As a consequence of the degraded citizenship, democracy is a hollow illusion, an ideological alibi for the status quo. Voting is a mere expression of nationalism as opposed to a true political choice. And a “conservative mood” overtakes intellectuals who are disillusioned by the failure of liberalism to preserve a thinking public. At the heart of this mood “there is a knowledge of powerlessness without poignancy, and a feeling of pseudo-power based on mere smugness. By its softening of political will, this mood enables men to accept public depravity without any private sense of outrage, and to give up the central goal of western humanism — the presumptuous control by reason of man’s fate.” The word smugness serves as a trigger for me, and it makes me want to link this conservative mood with today’s hipsters, as per the previous post. The problem with hipsters is not their fashion-following phoniness; it’s their smug abdication of responsibility in favor of an egocentric apathy. Hipsters are conservatives posturing as progressives, often professing to be liberals while their practice refutes the claim. Mills’s description of the 1950s conservative mood suits hipsterism to a tee:

it is not a snobbery linked with nostalgia, but on the contrary, with what is just one-step-ahead-of-the-very-latest-thing, which is to say that it is a snobbery based not on tradition but on fashion and fad. Those involved are not thinking for a nation, or even about a nation; they are thinking of and for themselves. In self-selected coteries, they confirm one another’s mood, which thus becomes snobbishly closed — and quite out of the main stream of the practice of decision and the reality of power.

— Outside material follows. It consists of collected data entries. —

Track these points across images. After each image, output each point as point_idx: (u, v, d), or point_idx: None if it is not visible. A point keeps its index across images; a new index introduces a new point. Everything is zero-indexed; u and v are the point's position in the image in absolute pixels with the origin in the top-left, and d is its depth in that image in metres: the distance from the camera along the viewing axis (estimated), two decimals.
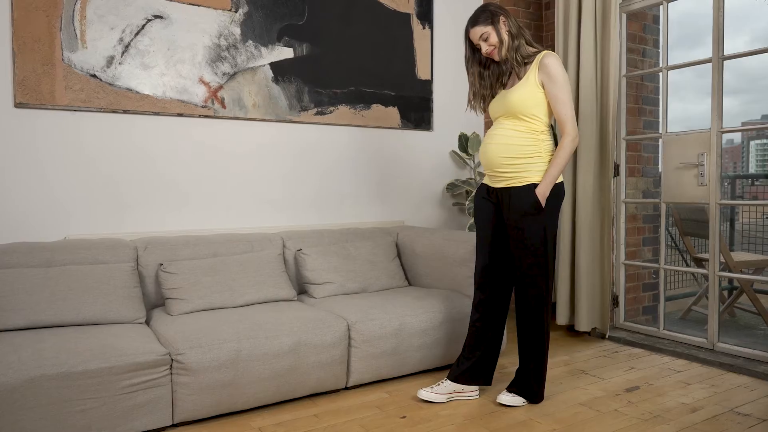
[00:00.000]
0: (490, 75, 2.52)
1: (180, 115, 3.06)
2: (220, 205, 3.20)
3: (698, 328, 3.86)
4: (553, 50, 3.99)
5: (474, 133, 3.88)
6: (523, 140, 2.36)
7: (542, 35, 4.18)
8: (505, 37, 2.40)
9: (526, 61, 2.40)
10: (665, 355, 3.15)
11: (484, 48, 2.41)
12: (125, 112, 2.92)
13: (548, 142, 2.40)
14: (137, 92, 2.95)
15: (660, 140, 3.36)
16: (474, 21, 2.43)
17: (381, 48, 3.71)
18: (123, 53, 2.91)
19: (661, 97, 3.35)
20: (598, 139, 3.40)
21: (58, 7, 2.76)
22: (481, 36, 2.40)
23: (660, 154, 3.44)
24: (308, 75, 3.44)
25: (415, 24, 3.86)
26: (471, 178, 3.91)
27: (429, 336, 2.74)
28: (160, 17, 3.00)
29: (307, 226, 3.44)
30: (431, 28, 3.92)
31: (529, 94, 2.35)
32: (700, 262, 4.20)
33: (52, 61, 2.74)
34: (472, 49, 2.49)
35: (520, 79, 2.40)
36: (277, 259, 2.96)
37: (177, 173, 3.07)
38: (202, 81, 3.12)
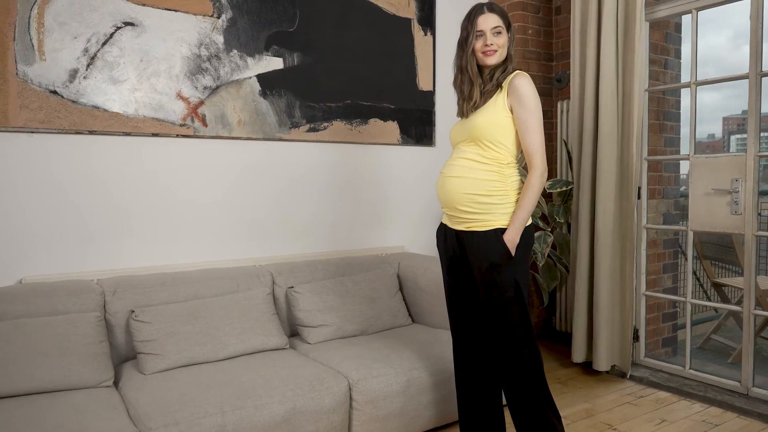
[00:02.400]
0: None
1: (155, 135, 2.70)
2: (202, 235, 2.84)
3: (720, 361, 3.59)
4: (568, 59, 3.69)
5: None
6: (487, 173, 2.01)
7: (552, 42, 3.87)
8: (507, 50, 2.07)
9: (499, 81, 2.05)
10: (695, 400, 2.86)
11: (490, 40, 2.01)
12: (91, 132, 2.56)
13: (515, 178, 2.05)
14: (105, 110, 2.58)
15: (686, 162, 3.06)
16: (491, 7, 2.05)
17: (379, 57, 3.37)
18: (88, 66, 2.54)
19: (690, 115, 3.05)
20: (618, 161, 3.09)
21: (11, 14, 2.38)
22: (494, 28, 2.02)
23: (680, 176, 3.16)
24: (300, 88, 3.09)
25: (416, 30, 3.52)
26: None
27: (440, 390, 2.42)
28: (131, 24, 2.63)
29: (300, 256, 3.10)
30: (433, 34, 3.58)
31: (496, 118, 2.00)
32: (719, 287, 3.93)
33: (4, 75, 2.37)
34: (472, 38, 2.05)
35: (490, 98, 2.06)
36: (265, 300, 2.61)
37: (152, 201, 2.70)
38: (180, 96, 2.76)
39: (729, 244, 3.66)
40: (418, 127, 3.55)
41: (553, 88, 3.87)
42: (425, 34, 3.55)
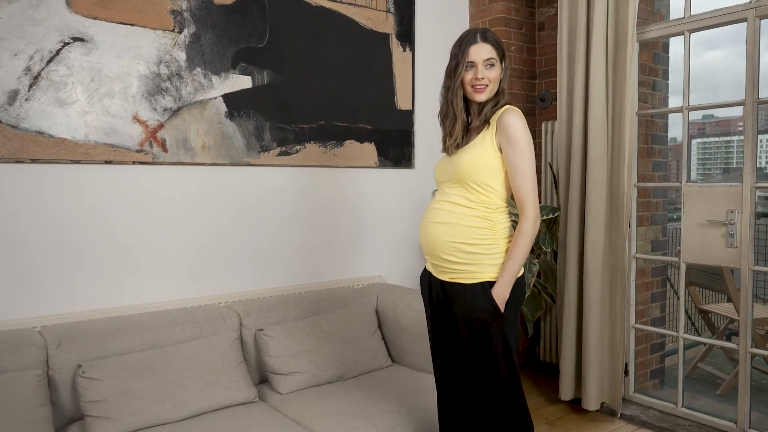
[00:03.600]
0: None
1: (108, 162, 2.43)
2: (162, 272, 2.58)
3: (709, 392, 3.48)
4: (552, 77, 3.54)
5: None
6: (474, 220, 1.82)
7: (535, 59, 3.71)
8: (499, 83, 1.88)
9: (487, 117, 1.87)
10: None
11: (481, 74, 1.82)
12: (34, 161, 2.28)
13: (505, 225, 1.86)
14: (51, 135, 2.30)
15: (680, 191, 2.92)
16: (484, 35, 1.84)
17: (355, 74, 3.15)
18: (31, 86, 2.26)
19: (683, 140, 2.91)
20: (608, 188, 2.94)
21: None
22: (487, 60, 1.83)
23: (668, 201, 3.02)
24: (270, 108, 2.85)
25: (395, 46, 3.31)
26: None
27: None
28: (81, 40, 2.35)
29: (271, 291, 2.86)
30: (412, 50, 3.39)
31: (483, 158, 1.82)
32: (705, 314, 3.83)
33: None
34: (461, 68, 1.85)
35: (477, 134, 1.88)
36: (232, 347, 2.37)
37: (105, 236, 2.43)
38: (137, 119, 2.49)
39: (717, 272, 3.55)
40: (396, 148, 3.34)
41: (536, 107, 3.71)
42: (404, 50, 3.35)
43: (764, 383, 3.64)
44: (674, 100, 3.50)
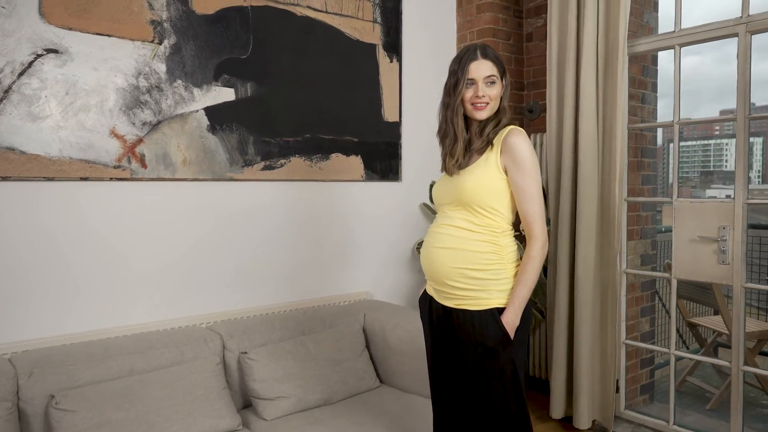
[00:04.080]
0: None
1: (84, 179, 2.33)
2: (141, 292, 2.47)
3: (699, 407, 3.45)
4: (540, 88, 3.49)
5: None
6: (480, 245, 1.76)
7: (523, 70, 3.67)
8: (500, 101, 1.82)
9: (490, 137, 1.81)
10: None
11: (482, 92, 1.76)
12: (5, 179, 2.16)
13: (511, 249, 1.80)
14: (22, 152, 2.19)
15: (670, 206, 2.89)
16: (484, 52, 1.78)
17: (342, 86, 3.07)
18: (1, 100, 2.15)
19: (673, 155, 2.88)
20: (599, 204, 2.90)
21: None
22: (488, 77, 1.76)
23: (663, 220, 2.99)
24: (254, 121, 2.77)
25: (382, 57, 3.24)
26: None
27: None
28: (55, 51, 2.25)
29: (256, 310, 2.76)
30: (400, 61, 3.32)
31: (487, 180, 1.76)
32: (694, 327, 3.81)
33: None
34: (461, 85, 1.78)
35: (480, 155, 1.81)
36: (214, 372, 2.27)
37: (80, 256, 2.32)
38: (114, 134, 2.39)
39: (706, 285, 3.53)
40: (383, 161, 3.27)
41: (524, 119, 3.67)
42: (391, 61, 3.28)
43: (752, 396, 3.62)
44: (660, 104, 3.49)
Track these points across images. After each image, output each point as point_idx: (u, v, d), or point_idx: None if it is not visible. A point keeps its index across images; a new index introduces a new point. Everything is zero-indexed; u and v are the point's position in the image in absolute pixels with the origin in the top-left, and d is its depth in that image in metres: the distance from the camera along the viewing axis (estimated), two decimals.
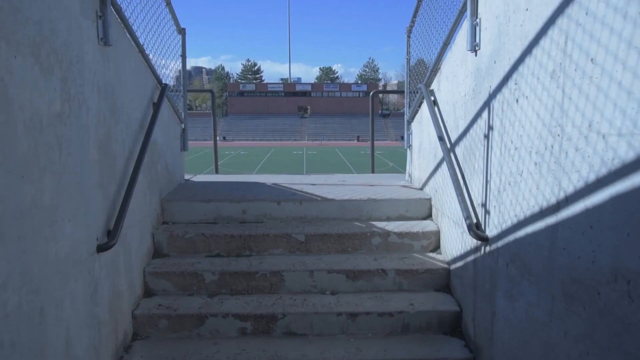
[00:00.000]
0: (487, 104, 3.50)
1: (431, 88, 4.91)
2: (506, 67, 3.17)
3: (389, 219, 5.08)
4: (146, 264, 4.43)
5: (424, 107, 5.25)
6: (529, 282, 2.83)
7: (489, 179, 3.45)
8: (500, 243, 3.26)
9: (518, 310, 2.98)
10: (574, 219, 2.35)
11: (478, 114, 3.67)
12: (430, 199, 5.07)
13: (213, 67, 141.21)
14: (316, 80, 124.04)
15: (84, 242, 3.09)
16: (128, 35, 4.31)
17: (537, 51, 2.74)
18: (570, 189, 2.39)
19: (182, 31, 6.10)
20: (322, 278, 4.35)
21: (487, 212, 3.51)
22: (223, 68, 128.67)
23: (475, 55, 3.73)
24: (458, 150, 4.11)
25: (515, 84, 3.03)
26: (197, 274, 4.32)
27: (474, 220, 3.63)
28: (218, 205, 5.02)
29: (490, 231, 3.43)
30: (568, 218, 2.40)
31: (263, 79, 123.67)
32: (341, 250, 4.71)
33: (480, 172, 3.62)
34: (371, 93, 7.08)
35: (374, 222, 4.97)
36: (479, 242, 3.55)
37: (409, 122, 5.95)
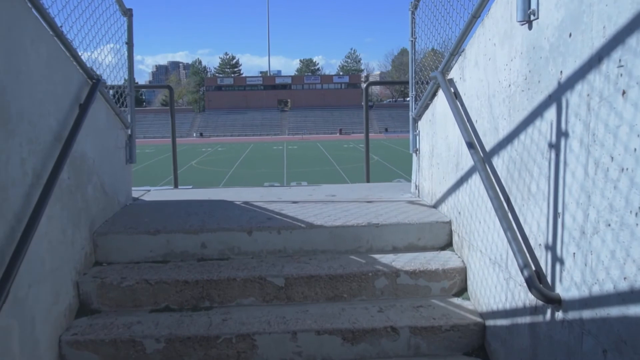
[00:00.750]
0: (554, 99, 2.31)
1: (450, 77, 3.70)
2: (596, 41, 1.98)
3: (395, 250, 3.87)
4: (64, 328, 3.17)
5: (439, 101, 4.05)
6: None
7: (561, 210, 2.26)
8: (587, 313, 2.08)
9: None
10: None
11: (536, 113, 2.48)
12: (449, 223, 3.88)
13: (190, 62, 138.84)
14: (296, 73, 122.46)
15: None
16: (35, 13, 3.06)
17: None
18: None
19: (127, 12, 4.83)
20: (308, 342, 3.13)
21: (558, 259, 2.32)
22: (200, 62, 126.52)
23: (529, 28, 2.54)
24: (498, 162, 2.91)
25: (620, 66, 1.84)
26: (134, 341, 3.08)
27: (533, 269, 2.44)
28: (170, 239, 3.77)
29: (566, 290, 2.24)
30: None
31: (242, 72, 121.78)
32: (334, 298, 3.49)
33: (542, 197, 2.43)
34: (365, 85, 5.83)
35: (377, 256, 3.76)
36: (544, 302, 2.37)
37: (415, 120, 4.75)
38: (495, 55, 2.93)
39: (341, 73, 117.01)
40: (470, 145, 3.06)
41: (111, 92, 4.43)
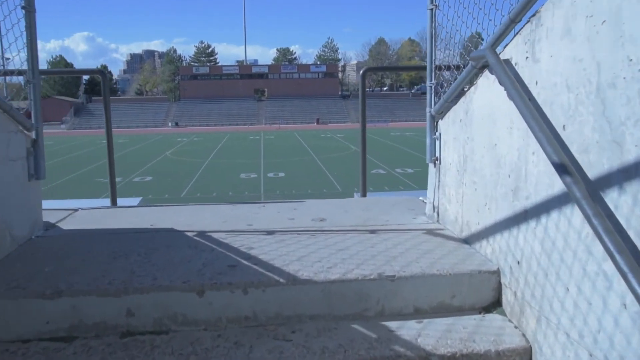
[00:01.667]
0: None
1: (507, 57, 2.44)
2: None
3: (419, 312, 2.61)
4: None
5: (479, 93, 2.79)
6: None
7: None
8: None
9: None
10: None
11: None
12: (497, 272, 2.63)
13: (165, 50, 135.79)
14: (273, 62, 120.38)
15: None
16: None
17: None
18: None
19: None
20: None
21: None
22: (175, 51, 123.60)
23: None
24: (622, 200, 1.68)
25: None
26: None
27: None
28: (77, 304, 2.45)
29: None
30: None
31: (218, 61, 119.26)
32: None
33: None
34: (362, 71, 4.48)
35: (393, 325, 2.50)
36: None
37: (434, 119, 3.49)
38: (621, 11, 1.68)
39: (318, 62, 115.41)
40: (561, 169, 1.82)
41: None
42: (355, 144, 54.39)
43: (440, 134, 3.40)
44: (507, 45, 2.43)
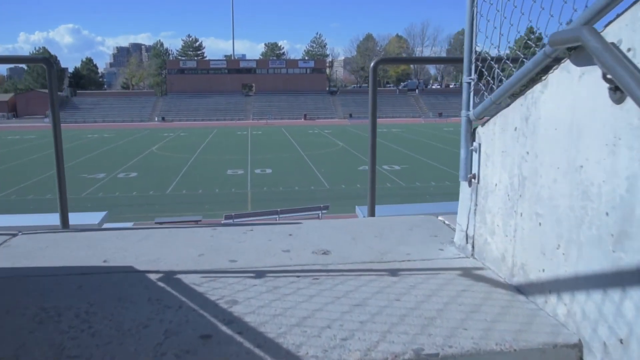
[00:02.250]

(This reminds me of my own indifference to the business world when I was a graduate student, and thought I was well informed on everything important — you know, semiotic theories of gender and decentered subjectivities in 18th century novels and that sort of thing. My arguments about these subjects with my peers were so vital. Mills saw the conservative mood as facilitating “historical development without benefit of idea.” This is the sense, perhaps, in which hipsterism is the dead end of Western civilization. Mills’s book is useful for linking hipsters to the larger problem of the meaningless political sphere, which seems to have spawned them. But it doesn’t shed much light on how to reinvigorate political involvement, how to make the basic acts of citizenship in a democracy not seem trivial or merely self-referential. Could “youth” culture — in reality the culture of grown adults who can affect the structures of society in a meaningful way — form for itself a politically literate, unified, and efficacious sphere of action? Is there anything else to do but resist what is currently dominant, or does any positive action stand only to be co-opted and reassimilated by the forces of conservative “smugness”?

The relation between hipsterism and conservatism-in-effect apathy makes it almost ironic that McCain’s campaign is trying to paint Obama as a kind of king of the hipsters. Andrew Sullivan makes the obvious point that this is no substitute for actually crafting policy positions (the Republicans are the dead end of Western Civilization). But this of course makes them the natural allies of hipsters, who also stand for nothing. These attacks are just another feat of projection, as when McCain plays the race card by accusing Obama of playing it.